Saturday, October 30, 2010

October 27, Satara


Yesterday I was up at about 3:30 am.  Tossed around for a while and gave it up, packing and getting things prepared.  Skyped Gina and Aislin at 6am.  It was great to see and hear them and Az insisted on dragging poor Tunzi the cat onto the table so that I could see her too.  I heard about the snow in Bend on that cool beautiful morning in Johannesburg.  Breakfast and shuttle to the airport to pick up rental car.  All went seamlessly and I headed out in my Corolla at 7:30, immediately heading the wrong way on R21.  But it was quickly remedied and, with the exception of a missed turn in Belfast, made it to the Orpen gate without adventure.  It was hazy and smoky along the way – farmers burn their fields here in the same way that we do in Oregon.  When I reached Kruger and entered the Orpen gate, there were giraffe and impala and kudu all waiting and before I’d reached the camp (about 50k), had seen elephant, zebra and hippo as well.

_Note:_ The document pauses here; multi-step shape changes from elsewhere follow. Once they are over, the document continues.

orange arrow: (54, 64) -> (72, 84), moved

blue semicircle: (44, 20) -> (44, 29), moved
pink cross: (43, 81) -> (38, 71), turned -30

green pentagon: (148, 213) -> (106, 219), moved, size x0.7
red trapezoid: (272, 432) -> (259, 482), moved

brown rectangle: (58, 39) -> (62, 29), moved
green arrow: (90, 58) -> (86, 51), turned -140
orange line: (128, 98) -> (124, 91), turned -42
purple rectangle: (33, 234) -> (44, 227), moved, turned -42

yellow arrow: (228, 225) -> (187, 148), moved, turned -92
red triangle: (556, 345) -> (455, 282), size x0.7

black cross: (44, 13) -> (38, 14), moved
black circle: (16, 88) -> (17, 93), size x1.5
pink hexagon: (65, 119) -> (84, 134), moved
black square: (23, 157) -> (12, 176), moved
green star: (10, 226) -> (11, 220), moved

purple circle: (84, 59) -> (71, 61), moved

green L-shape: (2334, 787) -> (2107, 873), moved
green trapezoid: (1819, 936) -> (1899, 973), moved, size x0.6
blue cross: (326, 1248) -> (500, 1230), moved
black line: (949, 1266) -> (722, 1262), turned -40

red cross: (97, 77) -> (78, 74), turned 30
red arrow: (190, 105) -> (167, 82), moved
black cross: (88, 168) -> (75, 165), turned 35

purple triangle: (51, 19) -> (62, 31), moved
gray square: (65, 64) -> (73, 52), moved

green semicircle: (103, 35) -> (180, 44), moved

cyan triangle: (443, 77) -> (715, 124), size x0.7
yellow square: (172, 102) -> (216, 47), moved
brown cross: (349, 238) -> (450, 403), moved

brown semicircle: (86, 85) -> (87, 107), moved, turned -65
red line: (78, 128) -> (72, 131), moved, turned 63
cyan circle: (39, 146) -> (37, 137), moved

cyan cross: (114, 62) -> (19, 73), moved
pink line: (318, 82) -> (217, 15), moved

Satara is one of the larger camps and it’s a bustling place, full of noisy tourists from around the world.  Checked in at about 3pm, and went to the store for some basic provisions and then out for a quick drive south.  One of the really striking things on arrival here is fire.  There have obviously been many massive grass fires – right up to the gates of Satara – and many are still smoldering.  It’s cool, windy and it’s difficult to differentiate the smoke from the low overcast.

Lions, lions, lions

In a way, I hate seeing lions at Kruger.  Don’t get me wrong – I love the idea of lions.  They’re big and nasty and are both sociable and incredibly violent.  But they’re also the rock stars of KNP and anytime lions are visible the result is a huge, noisy traffic jam.  Diesels rattle, tourists talk loudly (really, is there anything louder than a German tourist?) and you can’t get by on the road.  But, they are lions and there was a big male sleeping on the road just south of the park.  The road parallels a dry riverbed which is low that the bed is out of sight.  Along the river however is a large tree full of vultures.  That means two things.  First, the lions have a kill down in the riverbed.  When lions have a large kill, they will hang around for several days, eating at their leisure and keeping the scavengers away.  They’ll tag team it – one will eat and guard the kill while the others lumber off somewhere to sleep or walk to the nearest water for a drink.  So, in this case that means that a) there are other lions around, out of sight and b) the kill is fresh enough that they’re bothering to keep the vultures away.  I made a mental note to come back next day and finished up with my short drive.  Dinner, glass of wine and to bed early.

Woke up at about 1:45am.  One of the consequences of jet lag.  Thought about stuff for a couple of hours and went back to sleep.  Awakened at about 4:30 then by the birds and by hyenas very close to the camp.  Man, there’s nothing like hearing hyenas at night.  Out the gate at 5:30am, heading south.  And of course, there’re two lions sleeping in the road a few hundred meters north of the kill.  A crowd was gathering and there wasn’t really much of a shot so made my way through the scrum and went on to the site of the kill.  For the hell of it, I parked and started taking shots of the vultures, practicing with my new window mount.  Then I looked to the right and a beautiful dark male with a dark stripe down the center of his mane walked up out of the draw and lay down about 20 meters away.  I shot for a while and then he got up and walked directly behind my car and started to call.  If you’ve never been near a roaring lion, it’s an awesome experience.  He was literally 5 feet behind the car, rattling my guts with his call.  Then his calls were answered from down in the riverbed and I was in the middle of lions roaring in stereo.  I so wished Aislin was there – I think she’d be amazed by the experience. 

Drove on for 3 hours on this cool, overcast morning and then headed back toward Satara to have coffee and check out.  Now there were two males sleeping in the road. - the dark male with the dark strip in the mane and another male – probably the one returning his calls.  Sat in the car not 5 feet away, marveling at the full bellies and the labored breathing of the truly engorged.

Now back here at Satara, enjoying an espresso and preparing to check out and begin heading north to Olifants.  Need to stop at the store and buy additional electrical adapters (one consequence of jet lag is leaving a bag full of adapters at the hotel in J’burg, damnit).


It’s good to be back and I’m slowly regaining the routine of life here.